Limited time means limited options, and if we willingly operate under an assumption of limitation in one facet of existence, it axiomatically permeates into other areas.

Time can be coded to a degree, and that coding is something we apply to everything around us.

Again, subjectivity triumphs.


Circles, not lines

From seasons to civilizations to celestial processions, things cycle in nature — that’s just how it is.

Our linear progression model, good for objective stabilization, is stunting to subjective navigation.

It’s against nature to move from point A to point Z, as everything in the natural world moves from Point A to Point A, ad infinitum.

Think not of what you’ve yet to achieve before the sun had set or before the ground had frozen — before the time was up — but what you happened to have achieved in the span of time that you had been afforded, and what potential still exists to achieve more when the cycle resets.

Maybe more critically, what you can do different/better in subsequent rounds.

Only an empty glass can be [re]filled.


Sunrises & Sunsets

If we apply this theory of counting up from zero to the world around us, to other theories relating to consciousness or technology or politics, we can see things in a dramatically different light — the light of a rising sun rather than a setting sun (to borrow an axiom of Eastern thought).

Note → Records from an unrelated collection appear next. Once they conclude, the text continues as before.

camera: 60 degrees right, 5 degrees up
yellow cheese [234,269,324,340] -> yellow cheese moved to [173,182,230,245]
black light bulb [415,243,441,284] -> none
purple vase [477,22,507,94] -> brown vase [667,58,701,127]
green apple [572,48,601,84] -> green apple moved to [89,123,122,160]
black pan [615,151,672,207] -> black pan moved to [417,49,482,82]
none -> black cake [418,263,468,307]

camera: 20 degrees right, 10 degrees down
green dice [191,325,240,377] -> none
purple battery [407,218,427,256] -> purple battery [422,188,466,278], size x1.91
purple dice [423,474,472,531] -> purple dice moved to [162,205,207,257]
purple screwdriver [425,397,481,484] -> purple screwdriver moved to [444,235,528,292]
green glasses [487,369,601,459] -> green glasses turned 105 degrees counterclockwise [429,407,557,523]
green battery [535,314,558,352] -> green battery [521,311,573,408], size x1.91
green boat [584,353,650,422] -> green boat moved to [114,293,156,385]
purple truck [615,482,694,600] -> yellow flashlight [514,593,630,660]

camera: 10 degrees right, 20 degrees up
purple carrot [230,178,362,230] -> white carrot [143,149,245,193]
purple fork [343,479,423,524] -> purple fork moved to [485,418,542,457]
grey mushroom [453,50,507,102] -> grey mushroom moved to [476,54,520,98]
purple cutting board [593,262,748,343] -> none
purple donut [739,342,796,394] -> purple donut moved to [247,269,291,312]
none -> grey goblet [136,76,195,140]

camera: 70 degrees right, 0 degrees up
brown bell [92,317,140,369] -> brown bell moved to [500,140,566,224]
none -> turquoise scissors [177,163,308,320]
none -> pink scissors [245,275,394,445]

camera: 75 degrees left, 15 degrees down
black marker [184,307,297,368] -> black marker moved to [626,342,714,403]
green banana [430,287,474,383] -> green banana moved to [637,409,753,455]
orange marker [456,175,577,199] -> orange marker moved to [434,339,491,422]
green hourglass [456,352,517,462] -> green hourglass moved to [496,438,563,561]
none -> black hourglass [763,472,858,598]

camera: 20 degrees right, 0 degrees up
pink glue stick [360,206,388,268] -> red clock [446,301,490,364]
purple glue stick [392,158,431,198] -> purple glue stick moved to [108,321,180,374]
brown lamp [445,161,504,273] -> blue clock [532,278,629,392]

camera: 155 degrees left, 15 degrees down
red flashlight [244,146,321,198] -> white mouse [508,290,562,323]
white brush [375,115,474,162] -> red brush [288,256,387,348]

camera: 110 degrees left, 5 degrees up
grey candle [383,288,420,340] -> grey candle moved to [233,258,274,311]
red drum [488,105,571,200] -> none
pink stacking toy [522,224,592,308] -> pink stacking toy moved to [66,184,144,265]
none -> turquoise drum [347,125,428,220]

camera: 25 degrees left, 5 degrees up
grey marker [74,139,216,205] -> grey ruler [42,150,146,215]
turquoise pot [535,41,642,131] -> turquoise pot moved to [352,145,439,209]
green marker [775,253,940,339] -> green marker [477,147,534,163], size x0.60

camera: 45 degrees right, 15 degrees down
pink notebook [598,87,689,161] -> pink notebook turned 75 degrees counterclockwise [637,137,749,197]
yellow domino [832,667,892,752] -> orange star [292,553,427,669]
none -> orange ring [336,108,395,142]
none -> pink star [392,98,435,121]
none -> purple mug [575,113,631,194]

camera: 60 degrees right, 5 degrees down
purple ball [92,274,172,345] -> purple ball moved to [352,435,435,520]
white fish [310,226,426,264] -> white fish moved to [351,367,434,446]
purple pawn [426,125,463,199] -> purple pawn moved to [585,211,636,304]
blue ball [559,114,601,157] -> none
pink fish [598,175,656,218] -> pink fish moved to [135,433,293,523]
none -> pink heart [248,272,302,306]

Under the light of a rising sun, potential is evident and abundant; prospect flourishes and time is, by all means, open.

As the sun sets, a constrained-time perspective considers it to be another lost day amidst an insurmountable process, whereas an open-framed conceptualization of time considers it as a set scene for the repetition of this cycle, prompting whatever necessary reflection and calibration are required for the next rise.

Another new day, as the counter [always] goes up.